(Bounding boxes with keypoints)
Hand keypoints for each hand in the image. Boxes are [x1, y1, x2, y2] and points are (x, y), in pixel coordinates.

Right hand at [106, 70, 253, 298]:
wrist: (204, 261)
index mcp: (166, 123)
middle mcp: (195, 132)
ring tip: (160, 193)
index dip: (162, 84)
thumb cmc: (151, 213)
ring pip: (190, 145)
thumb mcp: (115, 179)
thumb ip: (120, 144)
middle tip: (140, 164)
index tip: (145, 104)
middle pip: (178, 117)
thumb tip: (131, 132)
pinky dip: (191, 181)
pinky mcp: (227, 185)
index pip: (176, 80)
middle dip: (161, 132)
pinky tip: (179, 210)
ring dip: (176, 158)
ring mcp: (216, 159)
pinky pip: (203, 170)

---

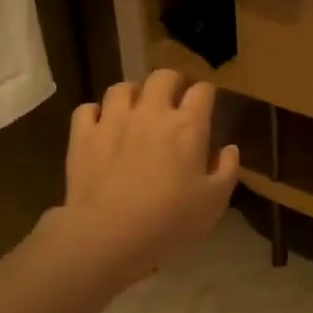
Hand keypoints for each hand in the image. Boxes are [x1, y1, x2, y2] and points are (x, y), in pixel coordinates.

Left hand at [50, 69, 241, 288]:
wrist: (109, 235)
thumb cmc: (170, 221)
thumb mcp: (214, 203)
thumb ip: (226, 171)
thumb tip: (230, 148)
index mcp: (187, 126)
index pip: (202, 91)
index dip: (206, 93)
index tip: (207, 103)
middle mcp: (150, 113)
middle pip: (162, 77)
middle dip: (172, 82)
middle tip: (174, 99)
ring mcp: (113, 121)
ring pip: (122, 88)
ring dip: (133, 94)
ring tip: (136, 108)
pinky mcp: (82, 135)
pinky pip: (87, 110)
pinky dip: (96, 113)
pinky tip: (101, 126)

** EXERCISE DETAILS **
With the first line being the one containing "Right hand at" and the last line the one containing "pinky pip: (203, 170)", transcribe exactly the lines above that fall in that range.

** ANSWER BOX **
Right hand at [106, 70, 253, 298]:
wrist: (204, 261)
index mcp: (166, 123)
middle mcp: (195, 132)
ring tip: (160, 193)
index dip: (162, 84)
thumb cmc: (151, 213)
ring pip: (190, 145)
thumb mcp: (115, 179)
thumb ip: (120, 144)
middle tip: (140, 164)
index tip: (145, 104)
middle pip: (178, 117)
thumb tip: (131, 132)
pinky dip: (191, 181)
pinky mcp: (227, 185)
index pip: (176, 80)
middle dip: (161, 132)
pinky tip: (179, 210)
ring dip: (176, 158)
ring mcp: (216, 159)
pinky pip: (203, 170)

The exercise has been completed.